Forde Days of Purpose

I can’t put this down.  Gerhard Forde’s interaction with Luther’s Heidelberg Disputation is now one of my must-reads for preparing men for eldership.  Read Calvin’s Institutes first and then this.  Most modern church “leadership” books seek to empower men for ministry.  Luther (and Forde) seek to kill them for it.  Dead men make better gospel preachers.

Thesis 22 of the Disputation reads, “That wisdom which perceives the invisible things of God by thinking in terms of works completely puffs up, blinds, and hardens.”

Forde comments on pp92-93:

Religiously we like to look on ourselves as potential spiritual athletes desperately trying to make God’s team, having perhaps just a little problem or two with the training rules.  We have a thirst for glory.  We feel a certain uneasiness of conscience or even resentment within when the categorical totality of the action of God begins to dawn on us.  We are always tempted to return to the safety and assurance of doing something anyway.  Generally, it is to be suspected, that is all we planned to do, a little something.  But to surrender the “wisdom” of law and works, or better, to have it taken away, is the first indication of what it means to be crucified with Christ.

Though beyond Forde’s scope in the book, the “little something” in Baptist life often takes the form of altar calls, sinners’ prayers, church membership and (strangely!) baptism.  The gospel’s demand for repentance and faith is nothing less than the demand for death and resurrection.  Bonhoeffer (another sturdy Lutheran!) wrote famously, “When Christ calls a man, he bids him come and die” (The Cost of Discipleship).  And we don’t like leaving people to die.

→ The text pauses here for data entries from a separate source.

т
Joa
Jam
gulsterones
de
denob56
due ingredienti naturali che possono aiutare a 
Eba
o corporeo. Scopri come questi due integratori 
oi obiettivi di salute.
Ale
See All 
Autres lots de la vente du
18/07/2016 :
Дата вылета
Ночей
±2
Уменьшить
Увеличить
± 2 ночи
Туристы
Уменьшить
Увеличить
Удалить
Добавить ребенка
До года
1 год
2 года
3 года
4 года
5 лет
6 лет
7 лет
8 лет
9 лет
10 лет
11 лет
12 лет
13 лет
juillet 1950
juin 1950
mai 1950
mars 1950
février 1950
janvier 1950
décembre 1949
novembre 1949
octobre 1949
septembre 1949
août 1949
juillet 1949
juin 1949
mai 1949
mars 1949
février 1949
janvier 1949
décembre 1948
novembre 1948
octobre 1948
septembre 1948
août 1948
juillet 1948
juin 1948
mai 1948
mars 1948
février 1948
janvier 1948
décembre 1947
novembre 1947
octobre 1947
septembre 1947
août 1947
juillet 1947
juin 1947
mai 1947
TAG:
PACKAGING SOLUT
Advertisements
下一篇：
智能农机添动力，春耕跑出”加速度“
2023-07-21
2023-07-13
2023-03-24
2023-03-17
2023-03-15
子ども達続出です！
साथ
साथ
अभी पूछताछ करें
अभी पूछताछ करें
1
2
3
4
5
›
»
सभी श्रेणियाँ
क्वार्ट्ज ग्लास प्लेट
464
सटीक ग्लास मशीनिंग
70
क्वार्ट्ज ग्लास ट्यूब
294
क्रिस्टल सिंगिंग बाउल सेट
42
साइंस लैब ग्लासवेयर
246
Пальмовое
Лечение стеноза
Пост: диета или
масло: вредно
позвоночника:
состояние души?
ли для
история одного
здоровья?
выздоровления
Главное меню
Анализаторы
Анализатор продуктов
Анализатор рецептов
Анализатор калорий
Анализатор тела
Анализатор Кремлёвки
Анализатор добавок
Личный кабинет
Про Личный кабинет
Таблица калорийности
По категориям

We want them to come down here.  Pray this. Do that.  Do something, anything (but not too much) so that we have something to show for the effort.  Yet, Jesus left Nicodemus in his “night” (Jn 3.1-15).  He watched the young ruler walk away sad with his bulging pockets (Mt 19.21).  They must be left to die if they are to live.

Forde concludes (p102):

The theologian of glory finally is “frightened to death,” if one may so speak.  The terror is in the fact that the end of sin has come and the Old Adam and Eve can no longer survive.  Then one is a candidate for being born anew.  That is the gateway to being saved by the creative righteousness of God.